SPRDPL (pronounced "spur-DIPple") is a very simple framework for creating lexers and recursive descent parsers. It aims for brevity and readability, providing a reasonably-featured parser and lexer in about 500 lines of code (if whitespace and comments are excluded, just over 300 lines).
- Very simple, Pythonic code with pretty decent performance
- Pretty-ish error messages (through
ParseError.print
) - Self-modifying parsers/lexers
- Lazy parsing support for interactive use
Using sprdpl
looks a little something like this:
table = {
'PLUS': r'\+',
'MINUS': r'-',
'TIMES': r'\*',
'DIVIDE': r'/',
'POWER': r'\^',
'NUMBER': (r'[0-9]+(\.[0-9]*)?|\.[0-9]+',
lambda t: t.copy(value=num_type(t.value))),
'LPAREN': r'\(',
'RPAREN': r'\)',
'WHITESPACE': (r'[ \t\n]+', lambda t: None),
}
lexer = lex.Lexer(table)
rules = [
['atom', 'NUMBER', ('LPAREN expr RPAREN', lambda p: p[1])],
['factor', ('atom POWER factor', lambda p: p[0] ** p[2]),
'atom', ('MINUS factor', lambda p: -p[1])],
['term', ('factor ((TIMES|DIVIDE) factor)*', reduce_binop)],
['expr', ('term ((PLUS|MINUS) term)*', reduce_binop)],
]
parser = parse.Parser(rules, 'expr')
result = parser.parse(lexer.input(line))
A very simple calculator example (from which this code is taken) is provided in example.py
.
The lexer is constructed with a list of token name/regular expression pairs, specified
with Python's regex syntax. A transformation function can optionally be provided, allowing
the token to hold any Python value (like the NUMBER
example above).
The parser works by translating an EBNF-like grammar directly into a recursive descent parser.
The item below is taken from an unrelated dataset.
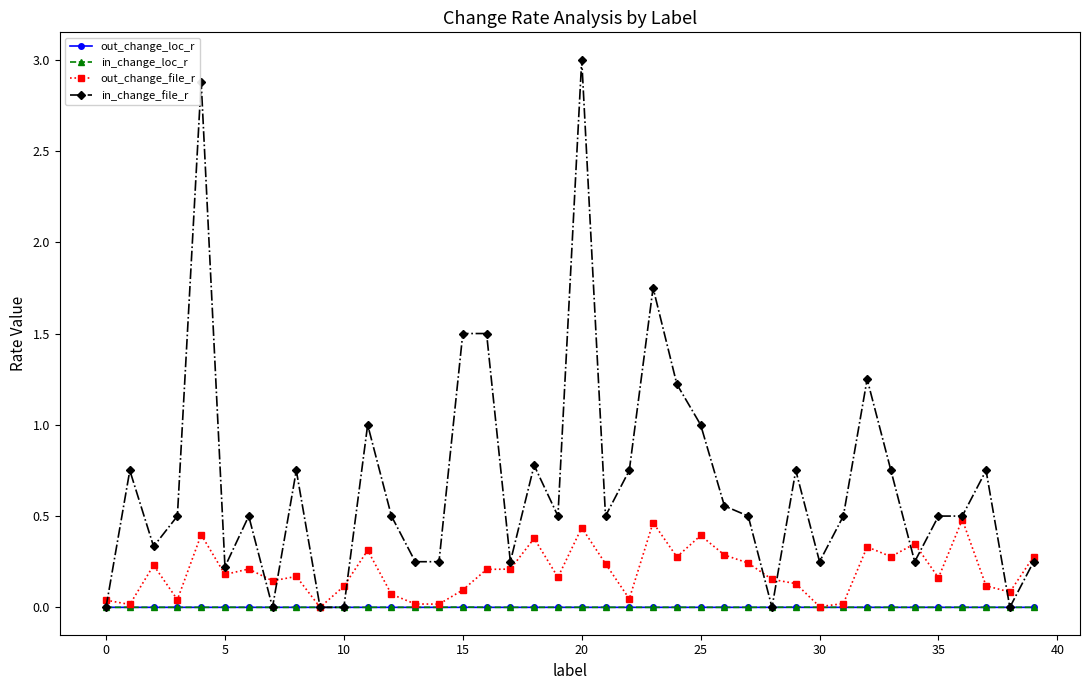

How many series are shown in this chart?

4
More documentation coming soon (maybe).
Haha, that's a good one! Right now, in the interests of laziness/simplicity, there are basically no sanity checks on the soundness of your grammar (or the soundness of this library). You get what you pay for I guess.
Ambiguity is handled more-or-less on a greedy basis, like a recursive descent parser would: each
of the possibilities in an alternation (i.e. rule_1 | rule_2
) are tried in series, with backtracking
in case the rule didn't parse. Right now the lexer/parser keep all input in memory to support infinite
backtracking.
There's no solid benchmarks at the moment. There are only a few known uses of this library, all written by me.
The best example of a reasonably complicated parser right now is my semi-dormant programming language Mutagen. As a small anecdotal data point it was faster when it originally replaced PLY for the aforementioned Mutagen parser. I don't remember how much faster, sorry.